Saio da garagem e no halo de luz que o portão oferece, na sua lenta ascensão, no jardim de fronte erguia-se uma mulher de meia-idade, de pé, nos seus cerca de 1,80 de altura de glamour, elegância e óculos escuros.
Não posso jurar que era loura ou se foram os raios de sol que me encadearam. Arrastavam-na pela trela, três caniches que iam à sua frente como se fossem batedores. Percebi o olhar insinuante, nele um fulgir de sensualidade, outras vezes, um prelúdio de sono, o que fazia sentido pois era meio-dia.
Pergunto-me como pude ver tudo isto num relance e com a mão no volante? Passei por ela, o mais devagar que me era permitido por lei, esfreguei os olhos ainda incrédulo.
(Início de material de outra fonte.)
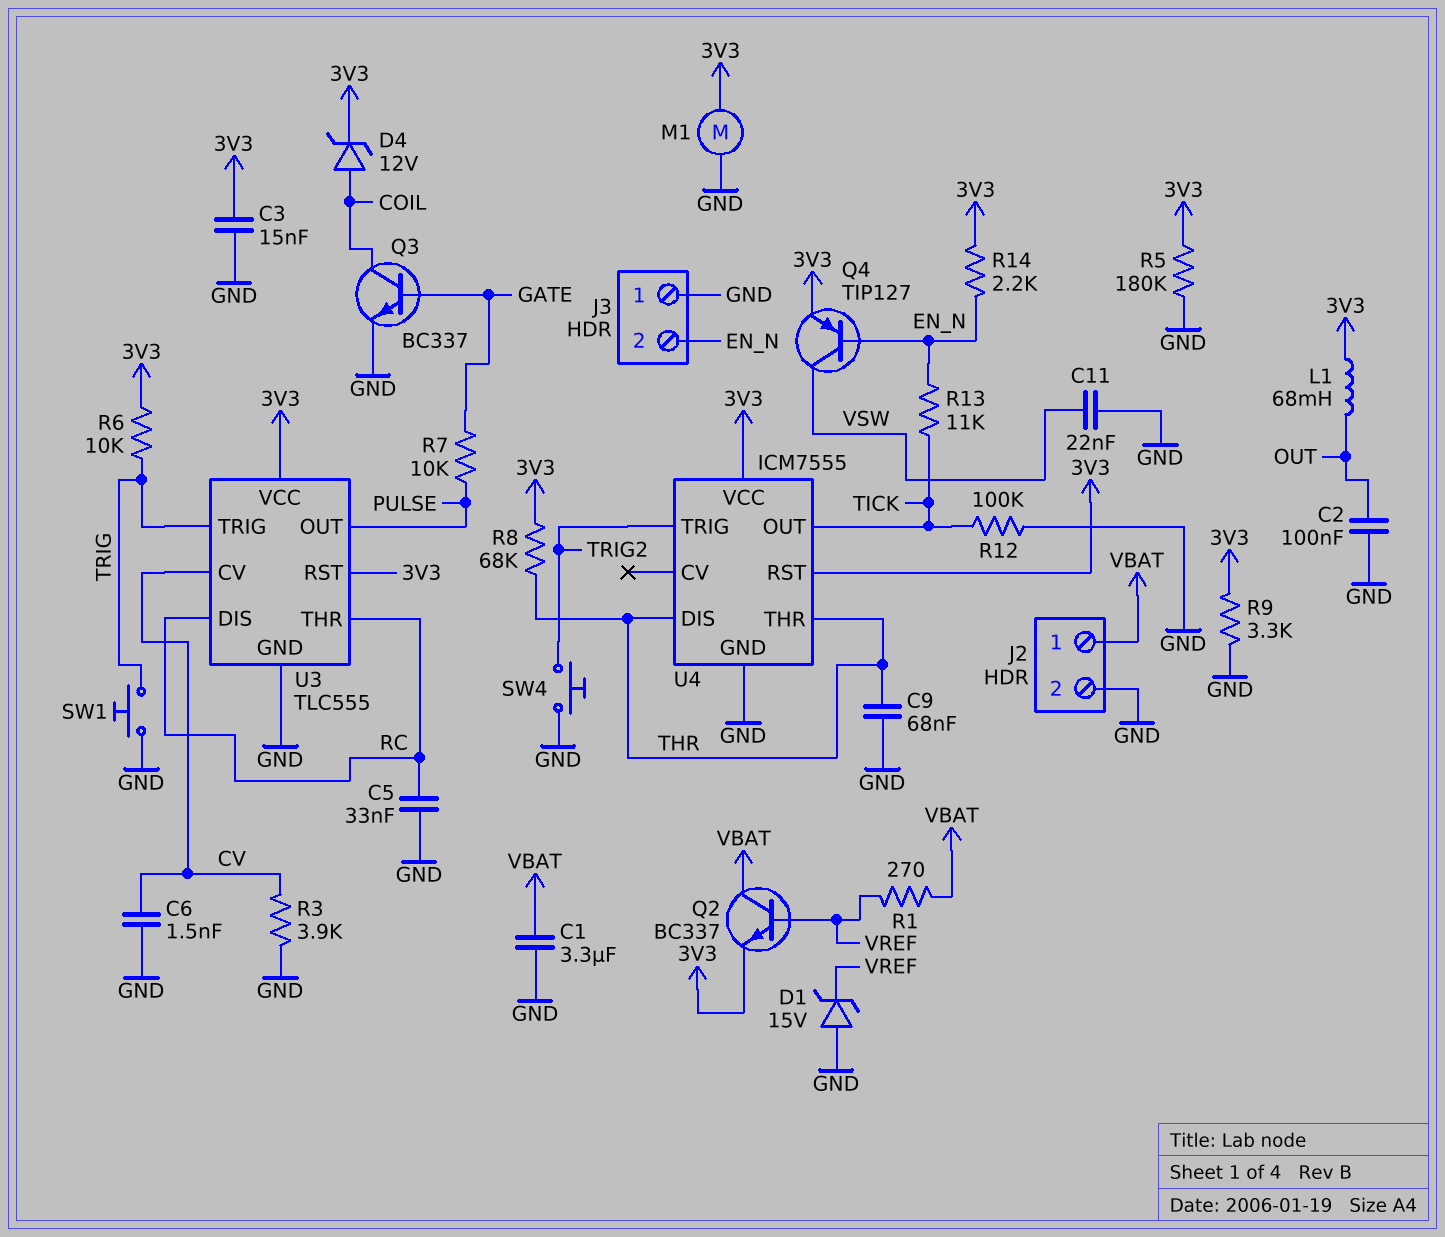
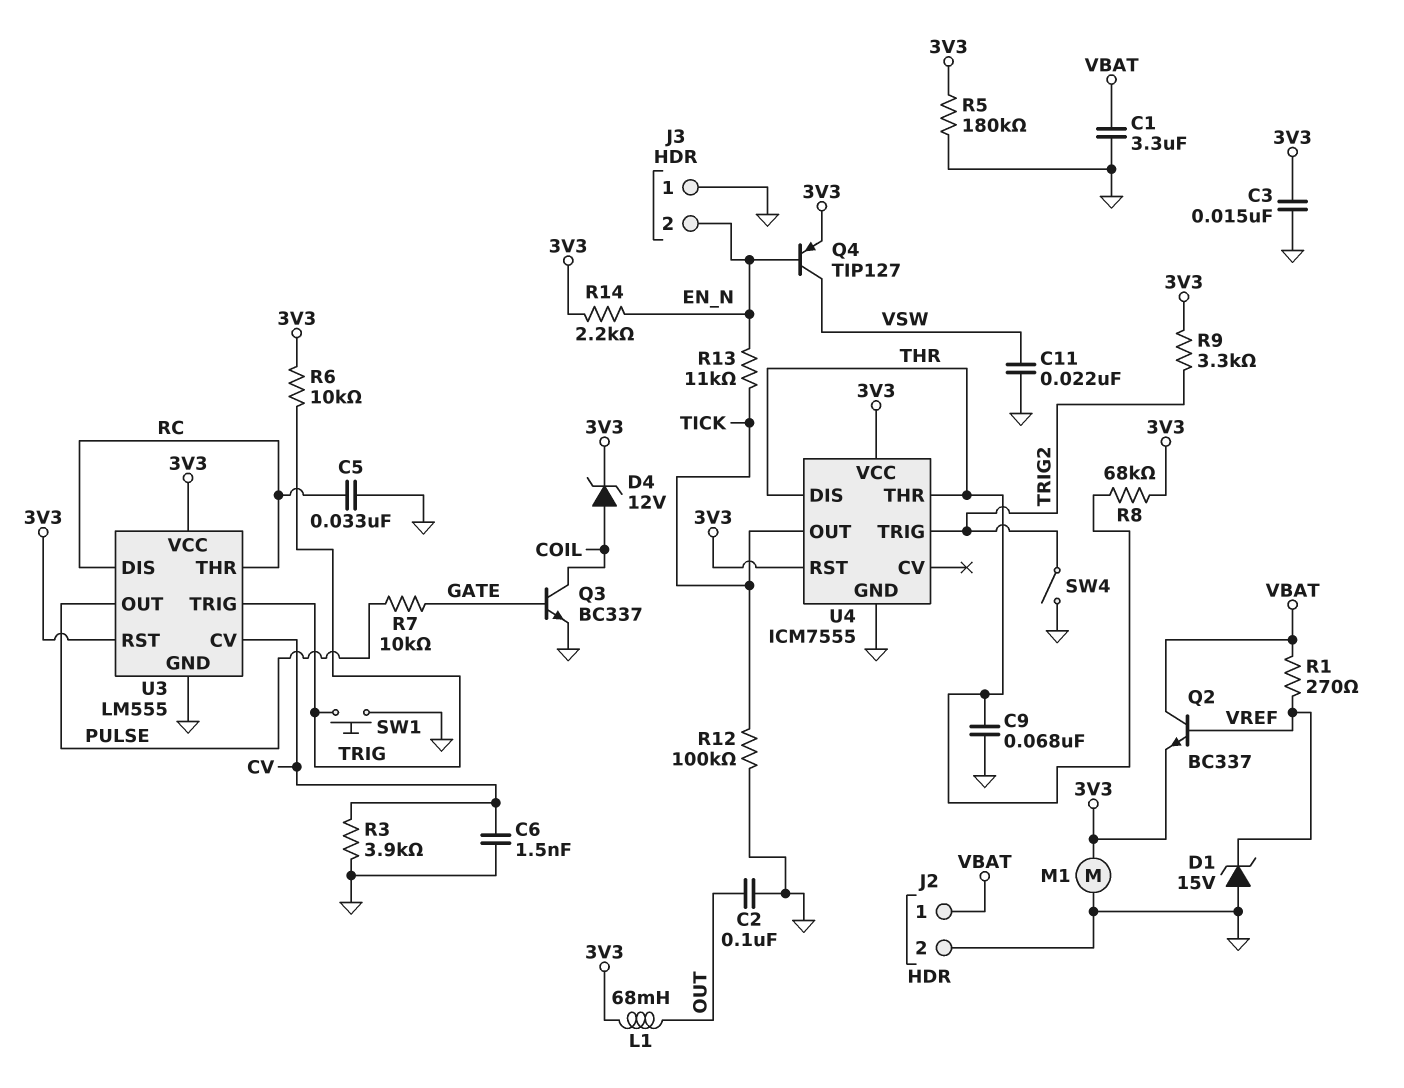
R9: 3.3k (3V3, GND) -> 3.3k (3V3, TRIG2)
SW4: button (GND, TRIG2) -> switch (GND, TRIG2)
U3: TLC555 -> LM555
A centenas de metros dali voltei para trás, queria ver melhor se era um sonho ou visão, tocar-lhe não ousaria.
Cheguei de novo ao local da cena e afinal já tinha desaparecido, escapuliu-se, nem sombra, só havia deserta a pequena esplanada e impávidos, os bancos verdes do jardim.
A explicação mais consistente é que era uma mulher que só tinha existido como tantas outras, nas sessões de cinema da meia-noite do Quarteto, no celuloide dos primeiros filmes americanos, dos anos cinquenta, agora recuperados e pintados a cores pastel e no entanto, mudos como eu tinha ficado.
Tratou-se pois e isso é que fica para a posterioridade, de uma aparição cinematográfica debaixo das palmeiras para nos salvar da rotina, algo de tropical, será que esta também provoca alucinações, seria um milagre, pura tentação, pareceu-me excessivamente teatral mas deixa-me ainda, esta agradável ilusão de poder ter uma diva por vizinha, criada a partir do nada e da câmara escura da minha garagem.